→ DIRECTIVE: Can you rewrite all the records below with every "catalogue / barcode" renamed "barcode", keeping everything else unchanged?

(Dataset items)
++++++++++++++++++++
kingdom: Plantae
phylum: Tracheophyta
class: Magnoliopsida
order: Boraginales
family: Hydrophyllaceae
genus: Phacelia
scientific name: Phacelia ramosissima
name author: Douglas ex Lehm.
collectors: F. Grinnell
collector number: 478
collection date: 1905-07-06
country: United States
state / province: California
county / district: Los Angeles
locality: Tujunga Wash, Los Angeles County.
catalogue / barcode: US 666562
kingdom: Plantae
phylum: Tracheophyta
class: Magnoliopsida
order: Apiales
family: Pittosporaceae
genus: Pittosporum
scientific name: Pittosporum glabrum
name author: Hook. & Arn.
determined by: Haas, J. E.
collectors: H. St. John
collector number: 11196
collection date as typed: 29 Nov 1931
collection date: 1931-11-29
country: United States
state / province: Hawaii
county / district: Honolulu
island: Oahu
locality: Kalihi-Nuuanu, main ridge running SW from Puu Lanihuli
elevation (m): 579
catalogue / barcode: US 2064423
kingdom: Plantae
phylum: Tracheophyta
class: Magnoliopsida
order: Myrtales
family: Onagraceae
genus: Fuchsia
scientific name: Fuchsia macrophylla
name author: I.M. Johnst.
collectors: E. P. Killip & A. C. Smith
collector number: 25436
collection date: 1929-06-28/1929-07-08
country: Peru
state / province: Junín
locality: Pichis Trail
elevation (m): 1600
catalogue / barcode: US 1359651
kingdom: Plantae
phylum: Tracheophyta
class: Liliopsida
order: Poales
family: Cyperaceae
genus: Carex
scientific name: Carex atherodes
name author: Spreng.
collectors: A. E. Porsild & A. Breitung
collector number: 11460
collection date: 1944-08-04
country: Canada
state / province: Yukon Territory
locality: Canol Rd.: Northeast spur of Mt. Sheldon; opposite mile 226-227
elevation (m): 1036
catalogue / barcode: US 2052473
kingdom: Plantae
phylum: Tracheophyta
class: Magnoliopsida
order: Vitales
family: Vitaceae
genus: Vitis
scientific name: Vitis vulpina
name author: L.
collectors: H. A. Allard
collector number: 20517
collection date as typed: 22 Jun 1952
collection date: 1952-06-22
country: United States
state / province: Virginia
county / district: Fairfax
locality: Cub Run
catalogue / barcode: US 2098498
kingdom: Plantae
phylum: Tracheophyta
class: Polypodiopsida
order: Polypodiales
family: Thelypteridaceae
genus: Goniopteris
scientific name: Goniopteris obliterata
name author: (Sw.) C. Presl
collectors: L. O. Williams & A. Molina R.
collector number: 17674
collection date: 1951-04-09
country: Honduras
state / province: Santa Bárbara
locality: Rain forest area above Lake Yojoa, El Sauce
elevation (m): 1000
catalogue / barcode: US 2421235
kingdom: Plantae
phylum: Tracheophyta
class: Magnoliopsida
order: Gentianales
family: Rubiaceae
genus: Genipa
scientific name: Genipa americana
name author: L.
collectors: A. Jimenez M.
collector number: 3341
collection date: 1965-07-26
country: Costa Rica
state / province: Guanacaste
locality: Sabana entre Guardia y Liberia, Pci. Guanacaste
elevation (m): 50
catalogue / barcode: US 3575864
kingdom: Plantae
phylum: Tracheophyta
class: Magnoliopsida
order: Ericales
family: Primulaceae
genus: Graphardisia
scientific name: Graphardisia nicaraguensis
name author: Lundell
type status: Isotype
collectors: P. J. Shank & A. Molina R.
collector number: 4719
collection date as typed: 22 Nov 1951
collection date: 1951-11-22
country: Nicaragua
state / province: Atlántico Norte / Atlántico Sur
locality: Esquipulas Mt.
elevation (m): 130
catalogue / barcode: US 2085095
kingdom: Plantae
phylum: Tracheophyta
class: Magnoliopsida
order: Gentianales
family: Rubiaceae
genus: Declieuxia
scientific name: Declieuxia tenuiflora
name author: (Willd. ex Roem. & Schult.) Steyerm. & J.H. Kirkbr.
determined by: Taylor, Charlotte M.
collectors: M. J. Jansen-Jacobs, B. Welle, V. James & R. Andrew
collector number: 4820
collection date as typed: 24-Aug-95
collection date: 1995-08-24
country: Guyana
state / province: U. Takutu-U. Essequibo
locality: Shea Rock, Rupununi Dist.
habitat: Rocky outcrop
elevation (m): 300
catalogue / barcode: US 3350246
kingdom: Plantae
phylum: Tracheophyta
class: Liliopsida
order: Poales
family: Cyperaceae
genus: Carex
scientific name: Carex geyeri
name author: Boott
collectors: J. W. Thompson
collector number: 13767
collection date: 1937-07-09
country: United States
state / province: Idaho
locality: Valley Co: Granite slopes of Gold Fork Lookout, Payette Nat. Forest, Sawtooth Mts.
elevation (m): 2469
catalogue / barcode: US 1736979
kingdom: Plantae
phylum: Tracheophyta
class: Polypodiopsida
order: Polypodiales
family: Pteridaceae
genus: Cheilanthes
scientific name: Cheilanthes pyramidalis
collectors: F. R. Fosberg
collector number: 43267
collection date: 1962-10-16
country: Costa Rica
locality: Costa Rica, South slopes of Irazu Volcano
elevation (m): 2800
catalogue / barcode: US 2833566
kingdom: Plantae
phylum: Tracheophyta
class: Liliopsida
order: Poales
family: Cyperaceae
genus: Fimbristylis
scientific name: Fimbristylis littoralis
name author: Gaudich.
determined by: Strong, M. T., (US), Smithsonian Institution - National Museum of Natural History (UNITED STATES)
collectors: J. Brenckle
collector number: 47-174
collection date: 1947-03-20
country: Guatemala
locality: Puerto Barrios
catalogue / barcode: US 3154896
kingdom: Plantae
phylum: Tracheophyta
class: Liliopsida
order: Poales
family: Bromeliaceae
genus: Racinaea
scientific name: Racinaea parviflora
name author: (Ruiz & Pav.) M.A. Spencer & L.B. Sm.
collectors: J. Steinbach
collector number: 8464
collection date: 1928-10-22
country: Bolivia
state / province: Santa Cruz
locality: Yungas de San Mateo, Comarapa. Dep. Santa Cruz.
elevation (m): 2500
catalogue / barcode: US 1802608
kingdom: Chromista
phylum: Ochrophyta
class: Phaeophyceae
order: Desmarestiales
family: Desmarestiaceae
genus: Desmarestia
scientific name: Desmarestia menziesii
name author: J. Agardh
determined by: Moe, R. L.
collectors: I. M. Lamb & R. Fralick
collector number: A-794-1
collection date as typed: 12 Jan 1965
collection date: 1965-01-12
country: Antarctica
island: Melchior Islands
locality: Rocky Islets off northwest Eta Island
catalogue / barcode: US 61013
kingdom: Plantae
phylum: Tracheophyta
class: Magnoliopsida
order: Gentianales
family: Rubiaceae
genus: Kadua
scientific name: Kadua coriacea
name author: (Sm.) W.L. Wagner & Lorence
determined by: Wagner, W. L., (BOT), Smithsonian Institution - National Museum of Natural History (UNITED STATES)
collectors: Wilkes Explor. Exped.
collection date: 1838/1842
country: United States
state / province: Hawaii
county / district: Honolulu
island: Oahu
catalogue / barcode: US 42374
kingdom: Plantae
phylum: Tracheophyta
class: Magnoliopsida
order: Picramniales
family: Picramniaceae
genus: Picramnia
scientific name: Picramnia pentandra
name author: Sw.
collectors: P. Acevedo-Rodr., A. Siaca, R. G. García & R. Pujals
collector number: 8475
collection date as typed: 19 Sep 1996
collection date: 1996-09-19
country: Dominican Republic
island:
++++++++++++++++++++
→ TASK SOLUTION:
kingdom: Plantae
phylum: Tracheophyta
class: Magnoliopsida
order: Boraginales
family: Hydrophyllaceae
genus: Phacelia
scientific name: Phacelia ramosissima
name author: Douglas ex Lehm.
collectors: F. Grinnell
collector number: 478
collection date: 1905-07-06
country: United States
state / province: California
county / district: Los Angeles
locality: Tujunga Wash, Los Angeles County.
barcode: US 666562
kingdom: Plantae
phylum: Tracheophyta
class: Magnoliopsida
order: Apiales
family: Pittosporaceae
genus: Pittosporum
scientific name: Pittosporum glabrum
name author: Hook. & Arn.
determined by: Haas, J. E.
collectors: H. St. John
collector number: 11196
collection date as typed: 29 Nov 1931
collection date: 1931-11-29
country: United States
state / province: Hawaii
county / district: Honolulu
island: Oahu
locality: Kalihi-Nuuanu, main ridge running SW from Puu Lanihuli
elevation (m): 579
barcode: US 2064423
kingdom: Plantae
phylum: Tracheophyta
class: Magnoliopsida
order: Myrtales
family: Onagraceae
genus: Fuchsia
scientific name: Fuchsia macrophylla
name author: I.M. Johnst.
collectors: E. P. Killip & A. C. Smith
collector number: 25436
collection date: 1929-06-28/1929-07-08
country: Peru
state / province: Junín
locality: Pichis Trail
elevation (m): 1600
barcode: US 1359651
kingdom: Plantae
phylum: Tracheophyta
class: Liliopsida
order: Poales
family: Cyperaceae
genus: Carex
scientific name: Carex atherodes
name author: Spreng.
collectors: A. E. Porsild & A. Breitung
collector number: 11460
collection date: 1944-08-04
country: Canada
state / province: Yukon Territory
locality: Canol Rd.: Northeast spur of Mt. Sheldon; opposite mile 226-227
elevation (m): 1036
barcode: US 2052473
kingdom: Plantae
phylum: Tracheophyta
class: Magnoliopsida
order: Vitales
family: Vitaceae
genus: Vitis
scientific name: Vitis vulpina
name author: L.
collectors: H. A. Allard
collector number: 20517
collection date as typed: 22 Jun 1952
collection date: 1952-06-22
country: United States
state / province: Virginia
county / district: Fairfax
locality: Cub Run
barcode: US 2098498
kingdom: Plantae
phylum: Tracheophyta
class: Polypodiopsida
order: Polypodiales
family: Thelypteridaceae
genus: Goniopteris
scientific name: Goniopteris obliterata
name author: (Sw.) C. Presl
collectors: L. O. Williams & A. Molina R.
collector number: 17674
collection date: 1951-04-09
country: Honduras
state / province: Santa Bárbara
locality: Rain forest area above Lake Yojoa, El Sauce
elevation (m): 1000
barcode: US 2421235
kingdom: Plantae
phylum: Tracheophyta
class: Magnoliopsida
order: Gentianales
family: Rubiaceae
genus: Genipa
scientific name: Genipa americana
name author: L.
collectors: A. Jimenez M.
collector number: 3341
collection date: 1965-07-26
country: Costa Rica
state / province: Guanacaste
locality: Sabana entre Guardia y Liberia, Pci. Guanacaste
elevation (m): 50
barcode: US 3575864
kingdom: Plantae
phylum: Tracheophyta
class: Magnoliopsida
order: Ericales
family: Primulaceae
genus: Graphardisia
scientific name: Graphardisia nicaraguensis
name author: Lundell
type status: Isotype
collectors: P. J. Shank & A. Molina R.
collector number: 4719
collection date as typed: 22 Nov 1951
collection date: 1951-11-22
country: Nicaragua
state / province: Atlántico Norte / Atlántico Sur
locality: Esquipulas Mt.
elevation (m): 130
barcode: US 2085095
kingdom: Plantae
phylum: Tracheophyta
class: Magnoliopsida
order: Gentianales
family: Rubiaceae
genus: Declieuxia
scientific name: Declieuxia tenuiflora
name author: (Willd. ex Roem. & Schult.) Steyerm. & J.H. Kirkbr.
determined by: Taylor, Charlotte M.
collectors: M. J. Jansen-Jacobs, B. Welle, V. James & R. Andrew
collector number: 4820
collection date as typed: 24-Aug-95
collection date: 1995-08-24
country: Guyana
state / province: U. Takutu-U. Essequibo
locality: Shea Rock, Rupununi Dist.
habitat: Rocky outcrop
elevation (m): 300
barcode: US 3350246
kingdom: Plantae
phylum: Tracheophyta
class: Liliopsida
order: Poales
family: Cyperaceae
genus: Carex
scientific name: Carex geyeri
name author: Boott
collectors: J. W. Thompson
collector number: 13767
collection date: 1937-07-09
country: United States
state / province: Idaho
locality: Valley Co: Granite slopes of Gold Fork Lookout, Payette Nat. Forest, Sawtooth Mts.
elevation (m): 2469
barcode: US 1736979
kingdom: Plantae
phylum: Tracheophyta
class: Polypodiopsida
order: Polypodiales
family: Pteridaceae
genus: Cheilanthes
scientific name: Cheilanthes pyramidalis
collectors: F. R. Fosberg
collector number: 43267
collection date: 1962-10-16
country: Costa Rica
locality: Costa Rica, South slopes of Irazu Volcano
elevation (m): 2800
barcode: US 2833566
kingdom: Plantae
phylum: Tracheophyta
class: Liliopsida
order: Poales
family: Cyperaceae
genus: Fimbristylis
scientific name: Fimbristylis littoralis
name author: Gaudich.
determined by: Strong, M. T., (US), Smithsonian Institution - National Museum of Natural History (UNITED STATES)
collectors: J. Brenckle
collector number: 47-174
collection date: 1947-03-20
country: Guatemala
locality: Puerto Barrios
barcode: US 3154896
kingdom: Plantae
phylum: Tracheophyta
class: Liliopsida
order: Poales
family: Bromeliaceae
genus: Racinaea
scientific name: Racinaea parviflora
name author: (Ruiz & Pav.) M.A. Spencer & L.B. Sm.
collectors: J. Steinbach
collector number: 8464
collection date: 1928-10-22
country: Bolivia
state / province: Santa Cruz
locality: Yungas de San Mateo, Comarapa. Dep. Santa Cruz.
elevation (m): 2500
barcode: US 1802608
kingdom: Chromista
phylum: Ochrophyta
class: Phaeophyceae
order: Desmarestiales
family: Desmarestiaceae
genus: Desmarestia
scientific name: Desmarestia menziesii
name author: J. Agardh
determined by: Moe, R. L.
collectors: I. M. Lamb & R. Fralick
collector number: A-794-1
collection date as typed: 12 Jan 1965
collection date: 1965-01-12
country: Antarctica
island: Melchior Islands
locality: Rocky Islets off northwest Eta Island
barcode: US 61013
kingdom: Plantae
phylum: Tracheophyta
class: Magnoliopsida
order: Gentianales
family: Rubiaceae
genus: Kadua
scientific name: Kadua coriacea
name author: (Sm.) W.L. Wagner & Lorence
determined by: Wagner, W. L., (BOT), Smithsonian Institution - National Museum of Natural History (UNITED STATES)
collectors: Wilkes Explor. Exped.
collection date: 1838/1842
country: United States
state / province: Hawaii
county / district: Honolulu
island: Oahu
barcode: US 42374
kingdom: Plantae
phylum: Tracheophyta
class: Magnoliopsida
order: Picramniales
family: Picramniaceae
genus: Picramnia
scientific name: Picramnia pentandra
name author: Sw.
collectors: P. Acevedo-Rodr., A. Siaca, R. G. García & R. Pujals
collector number: 8475
collection date as typed: 19 Sep 1996
collection date: 1996-09-19
country: Dominican Republic
island:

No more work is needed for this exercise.